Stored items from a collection
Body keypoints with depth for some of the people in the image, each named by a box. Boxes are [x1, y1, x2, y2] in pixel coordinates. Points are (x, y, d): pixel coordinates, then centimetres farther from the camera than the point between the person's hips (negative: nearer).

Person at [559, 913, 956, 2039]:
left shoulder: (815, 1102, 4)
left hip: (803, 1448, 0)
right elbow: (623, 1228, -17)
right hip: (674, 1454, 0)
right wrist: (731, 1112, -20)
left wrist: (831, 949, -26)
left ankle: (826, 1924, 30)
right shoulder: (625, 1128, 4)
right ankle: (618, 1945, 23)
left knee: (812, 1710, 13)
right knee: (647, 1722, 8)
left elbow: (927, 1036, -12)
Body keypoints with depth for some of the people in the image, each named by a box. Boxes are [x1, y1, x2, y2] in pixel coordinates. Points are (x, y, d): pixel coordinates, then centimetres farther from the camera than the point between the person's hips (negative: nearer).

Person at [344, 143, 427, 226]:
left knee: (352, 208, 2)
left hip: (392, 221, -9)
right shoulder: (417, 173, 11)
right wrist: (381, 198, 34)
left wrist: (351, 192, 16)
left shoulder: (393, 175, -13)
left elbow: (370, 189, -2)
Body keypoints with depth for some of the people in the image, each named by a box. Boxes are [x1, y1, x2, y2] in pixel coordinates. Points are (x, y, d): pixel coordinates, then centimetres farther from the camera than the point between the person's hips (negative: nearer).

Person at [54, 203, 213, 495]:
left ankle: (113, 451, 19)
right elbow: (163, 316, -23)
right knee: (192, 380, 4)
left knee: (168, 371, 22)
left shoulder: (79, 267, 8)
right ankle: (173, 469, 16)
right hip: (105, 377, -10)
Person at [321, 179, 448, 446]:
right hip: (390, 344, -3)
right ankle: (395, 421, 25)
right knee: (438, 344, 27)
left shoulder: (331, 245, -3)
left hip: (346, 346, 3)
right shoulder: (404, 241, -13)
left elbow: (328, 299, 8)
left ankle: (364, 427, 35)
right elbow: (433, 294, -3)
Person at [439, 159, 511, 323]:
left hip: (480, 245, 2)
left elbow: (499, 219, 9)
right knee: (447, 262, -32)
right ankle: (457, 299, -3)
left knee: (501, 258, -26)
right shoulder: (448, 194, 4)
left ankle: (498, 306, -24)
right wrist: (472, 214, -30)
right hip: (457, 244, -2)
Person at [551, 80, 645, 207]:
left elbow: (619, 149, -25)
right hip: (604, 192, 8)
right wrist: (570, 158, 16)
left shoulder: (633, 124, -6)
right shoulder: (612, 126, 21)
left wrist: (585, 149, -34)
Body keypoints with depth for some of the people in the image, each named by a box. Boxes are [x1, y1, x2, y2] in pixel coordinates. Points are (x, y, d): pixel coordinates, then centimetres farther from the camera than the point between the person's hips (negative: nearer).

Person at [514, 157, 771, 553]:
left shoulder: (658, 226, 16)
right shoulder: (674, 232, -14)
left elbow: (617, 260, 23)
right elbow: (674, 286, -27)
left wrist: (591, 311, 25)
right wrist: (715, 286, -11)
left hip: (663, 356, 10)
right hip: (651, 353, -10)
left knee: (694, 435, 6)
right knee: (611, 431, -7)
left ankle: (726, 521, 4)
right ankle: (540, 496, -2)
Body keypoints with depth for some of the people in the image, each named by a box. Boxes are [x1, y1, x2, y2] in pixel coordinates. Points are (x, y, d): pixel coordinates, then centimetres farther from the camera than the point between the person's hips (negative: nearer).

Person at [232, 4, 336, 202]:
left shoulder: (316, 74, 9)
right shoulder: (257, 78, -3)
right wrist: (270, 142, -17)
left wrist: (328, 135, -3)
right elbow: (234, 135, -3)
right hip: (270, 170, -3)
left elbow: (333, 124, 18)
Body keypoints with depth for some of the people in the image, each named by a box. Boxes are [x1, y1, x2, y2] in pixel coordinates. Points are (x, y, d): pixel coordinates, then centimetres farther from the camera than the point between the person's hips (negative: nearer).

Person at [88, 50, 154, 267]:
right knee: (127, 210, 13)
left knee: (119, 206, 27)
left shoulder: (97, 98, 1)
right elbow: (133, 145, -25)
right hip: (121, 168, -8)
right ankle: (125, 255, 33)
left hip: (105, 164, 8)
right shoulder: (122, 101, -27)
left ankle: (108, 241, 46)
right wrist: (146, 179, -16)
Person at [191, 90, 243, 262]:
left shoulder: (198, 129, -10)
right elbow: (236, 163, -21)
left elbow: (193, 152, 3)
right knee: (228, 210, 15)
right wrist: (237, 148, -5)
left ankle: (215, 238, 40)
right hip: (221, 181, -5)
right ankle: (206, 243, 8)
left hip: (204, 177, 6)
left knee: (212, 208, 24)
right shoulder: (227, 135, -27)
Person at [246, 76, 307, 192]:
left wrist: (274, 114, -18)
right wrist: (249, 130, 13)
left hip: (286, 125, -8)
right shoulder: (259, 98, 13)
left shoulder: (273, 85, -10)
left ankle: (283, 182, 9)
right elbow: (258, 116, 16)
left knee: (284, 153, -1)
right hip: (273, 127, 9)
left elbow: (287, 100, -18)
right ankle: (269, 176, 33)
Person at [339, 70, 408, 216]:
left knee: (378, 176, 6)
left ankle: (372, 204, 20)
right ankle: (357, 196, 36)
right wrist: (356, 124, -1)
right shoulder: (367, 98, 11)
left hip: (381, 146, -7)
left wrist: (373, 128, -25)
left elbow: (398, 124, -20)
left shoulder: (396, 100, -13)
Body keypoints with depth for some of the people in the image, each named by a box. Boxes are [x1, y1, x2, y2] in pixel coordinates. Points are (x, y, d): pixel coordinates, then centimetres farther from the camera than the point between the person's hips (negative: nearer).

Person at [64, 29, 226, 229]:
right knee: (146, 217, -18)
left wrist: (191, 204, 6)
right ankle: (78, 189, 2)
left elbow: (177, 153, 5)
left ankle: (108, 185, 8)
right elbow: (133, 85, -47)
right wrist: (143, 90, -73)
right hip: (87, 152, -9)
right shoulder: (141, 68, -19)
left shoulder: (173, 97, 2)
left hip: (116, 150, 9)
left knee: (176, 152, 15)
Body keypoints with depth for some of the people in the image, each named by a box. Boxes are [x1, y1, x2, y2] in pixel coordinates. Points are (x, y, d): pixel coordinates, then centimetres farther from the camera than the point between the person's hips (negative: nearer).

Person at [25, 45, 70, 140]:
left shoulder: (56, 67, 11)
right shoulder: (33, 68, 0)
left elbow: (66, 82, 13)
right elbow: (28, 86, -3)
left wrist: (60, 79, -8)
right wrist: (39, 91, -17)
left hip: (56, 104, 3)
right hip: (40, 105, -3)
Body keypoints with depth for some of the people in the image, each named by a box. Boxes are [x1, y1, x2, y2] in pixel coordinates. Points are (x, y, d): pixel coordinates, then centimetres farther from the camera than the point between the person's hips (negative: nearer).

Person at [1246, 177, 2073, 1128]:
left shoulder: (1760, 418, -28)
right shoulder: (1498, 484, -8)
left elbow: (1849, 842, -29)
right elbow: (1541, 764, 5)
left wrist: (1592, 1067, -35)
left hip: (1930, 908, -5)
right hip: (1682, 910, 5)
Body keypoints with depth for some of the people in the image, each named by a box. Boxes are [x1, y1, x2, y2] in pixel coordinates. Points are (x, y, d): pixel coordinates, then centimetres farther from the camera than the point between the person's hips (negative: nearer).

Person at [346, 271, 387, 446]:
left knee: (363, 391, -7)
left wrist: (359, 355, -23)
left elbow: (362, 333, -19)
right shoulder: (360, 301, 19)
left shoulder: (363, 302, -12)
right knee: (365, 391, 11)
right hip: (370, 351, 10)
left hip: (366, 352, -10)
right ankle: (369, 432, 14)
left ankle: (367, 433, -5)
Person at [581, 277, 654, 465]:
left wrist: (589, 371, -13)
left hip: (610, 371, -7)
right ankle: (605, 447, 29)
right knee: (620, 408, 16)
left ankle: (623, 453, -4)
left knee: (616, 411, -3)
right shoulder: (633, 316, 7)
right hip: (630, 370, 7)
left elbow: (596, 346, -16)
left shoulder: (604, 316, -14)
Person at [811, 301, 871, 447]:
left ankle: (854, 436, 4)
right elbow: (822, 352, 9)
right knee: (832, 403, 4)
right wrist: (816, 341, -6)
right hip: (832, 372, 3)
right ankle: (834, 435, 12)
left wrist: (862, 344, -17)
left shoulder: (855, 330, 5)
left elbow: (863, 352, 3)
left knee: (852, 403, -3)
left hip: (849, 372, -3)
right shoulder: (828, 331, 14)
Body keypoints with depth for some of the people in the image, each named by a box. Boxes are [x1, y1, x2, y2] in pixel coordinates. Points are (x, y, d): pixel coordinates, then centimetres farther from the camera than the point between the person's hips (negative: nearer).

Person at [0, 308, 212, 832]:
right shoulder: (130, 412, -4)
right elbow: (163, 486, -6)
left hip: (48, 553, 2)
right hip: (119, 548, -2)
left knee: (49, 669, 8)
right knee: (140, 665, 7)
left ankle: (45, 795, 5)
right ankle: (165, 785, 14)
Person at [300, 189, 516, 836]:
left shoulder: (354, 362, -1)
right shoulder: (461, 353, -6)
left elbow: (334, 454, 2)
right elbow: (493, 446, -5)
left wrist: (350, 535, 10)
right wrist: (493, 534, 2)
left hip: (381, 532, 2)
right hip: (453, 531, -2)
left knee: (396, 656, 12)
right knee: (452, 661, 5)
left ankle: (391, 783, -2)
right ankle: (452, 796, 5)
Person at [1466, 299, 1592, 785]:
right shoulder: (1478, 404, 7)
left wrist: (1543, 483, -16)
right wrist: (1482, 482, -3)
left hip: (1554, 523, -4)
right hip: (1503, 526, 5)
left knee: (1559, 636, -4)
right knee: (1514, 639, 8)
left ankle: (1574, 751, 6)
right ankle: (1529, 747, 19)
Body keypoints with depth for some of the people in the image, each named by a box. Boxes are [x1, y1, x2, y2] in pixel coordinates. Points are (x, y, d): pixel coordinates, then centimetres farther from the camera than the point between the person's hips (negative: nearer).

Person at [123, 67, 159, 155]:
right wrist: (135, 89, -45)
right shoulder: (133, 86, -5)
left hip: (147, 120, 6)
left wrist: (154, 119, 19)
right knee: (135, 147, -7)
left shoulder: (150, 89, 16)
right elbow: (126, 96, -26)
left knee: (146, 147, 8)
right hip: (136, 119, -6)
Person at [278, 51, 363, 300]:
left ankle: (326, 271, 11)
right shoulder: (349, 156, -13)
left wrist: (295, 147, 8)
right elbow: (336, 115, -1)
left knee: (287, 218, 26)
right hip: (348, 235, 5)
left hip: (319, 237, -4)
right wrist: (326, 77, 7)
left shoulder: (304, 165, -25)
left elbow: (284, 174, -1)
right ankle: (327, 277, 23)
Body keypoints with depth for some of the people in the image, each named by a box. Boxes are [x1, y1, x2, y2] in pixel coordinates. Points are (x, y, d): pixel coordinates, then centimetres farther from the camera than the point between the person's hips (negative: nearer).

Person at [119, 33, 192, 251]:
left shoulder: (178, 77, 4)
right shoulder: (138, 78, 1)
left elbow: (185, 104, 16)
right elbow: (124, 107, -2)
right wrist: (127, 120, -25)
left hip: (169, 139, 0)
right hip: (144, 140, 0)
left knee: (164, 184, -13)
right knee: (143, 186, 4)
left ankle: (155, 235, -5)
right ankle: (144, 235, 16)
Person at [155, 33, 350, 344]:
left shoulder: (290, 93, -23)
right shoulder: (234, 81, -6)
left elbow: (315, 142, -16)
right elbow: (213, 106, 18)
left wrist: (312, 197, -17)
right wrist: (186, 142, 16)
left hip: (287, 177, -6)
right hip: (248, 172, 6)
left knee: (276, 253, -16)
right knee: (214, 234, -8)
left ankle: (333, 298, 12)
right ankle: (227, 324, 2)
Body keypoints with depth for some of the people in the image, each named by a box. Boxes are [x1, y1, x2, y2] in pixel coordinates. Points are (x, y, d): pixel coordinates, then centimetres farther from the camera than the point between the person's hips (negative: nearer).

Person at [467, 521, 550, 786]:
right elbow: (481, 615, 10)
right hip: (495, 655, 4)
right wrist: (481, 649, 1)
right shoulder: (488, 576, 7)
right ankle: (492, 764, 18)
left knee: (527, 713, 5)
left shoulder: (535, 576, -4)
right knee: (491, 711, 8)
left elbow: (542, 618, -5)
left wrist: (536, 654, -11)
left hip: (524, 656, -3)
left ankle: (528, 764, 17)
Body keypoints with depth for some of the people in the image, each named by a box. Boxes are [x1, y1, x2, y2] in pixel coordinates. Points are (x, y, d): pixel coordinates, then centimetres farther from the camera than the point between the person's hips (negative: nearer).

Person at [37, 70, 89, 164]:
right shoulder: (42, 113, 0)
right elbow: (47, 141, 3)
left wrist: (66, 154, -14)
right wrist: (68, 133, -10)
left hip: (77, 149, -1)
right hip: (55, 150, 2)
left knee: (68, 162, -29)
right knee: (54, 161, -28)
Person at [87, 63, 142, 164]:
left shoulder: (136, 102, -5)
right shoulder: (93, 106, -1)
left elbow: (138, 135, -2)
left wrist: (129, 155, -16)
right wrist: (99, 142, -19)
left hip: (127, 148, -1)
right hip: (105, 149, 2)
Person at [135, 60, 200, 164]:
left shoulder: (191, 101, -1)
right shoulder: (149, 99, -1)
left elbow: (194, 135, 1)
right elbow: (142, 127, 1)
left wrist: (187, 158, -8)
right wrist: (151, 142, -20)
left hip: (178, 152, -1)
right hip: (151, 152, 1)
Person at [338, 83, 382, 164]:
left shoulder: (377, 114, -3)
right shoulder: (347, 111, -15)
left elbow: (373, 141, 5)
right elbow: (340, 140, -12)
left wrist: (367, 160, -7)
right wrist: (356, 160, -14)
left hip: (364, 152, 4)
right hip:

◆ Problem requirements
Only the lines above from the one with "left wrist: (274, 114, -18)" up to and including the one with "left shoulder: (396, 100, -13)" should be repeated, exactly as written.

◆ Output of the exercise
left wrist: (274, 114, -18)
right wrist: (249, 130, 13)
left hip: (286, 125, -8)
right shoulder: (259, 98, 13)
left shoulder: (273, 85, -10)
left ankle: (283, 182, 9)
right elbow: (258, 116, 16)
left knee: (284, 153, -1)
right hip: (273, 127, 9)
left elbow: (287, 100, -18)
right ankle: (269, 176, 33)
Person at [339, 70, 408, 216]:
left knee: (378, 176, 6)
left ankle: (372, 204, 20)
right ankle: (357, 196, 36)
right wrist: (356, 124, -1)
right shoulder: (367, 98, 11)
left hip: (381, 146, -7)
left wrist: (373, 128, -25)
left elbow: (398, 124, -20)
left shoulder: (396, 100, -13)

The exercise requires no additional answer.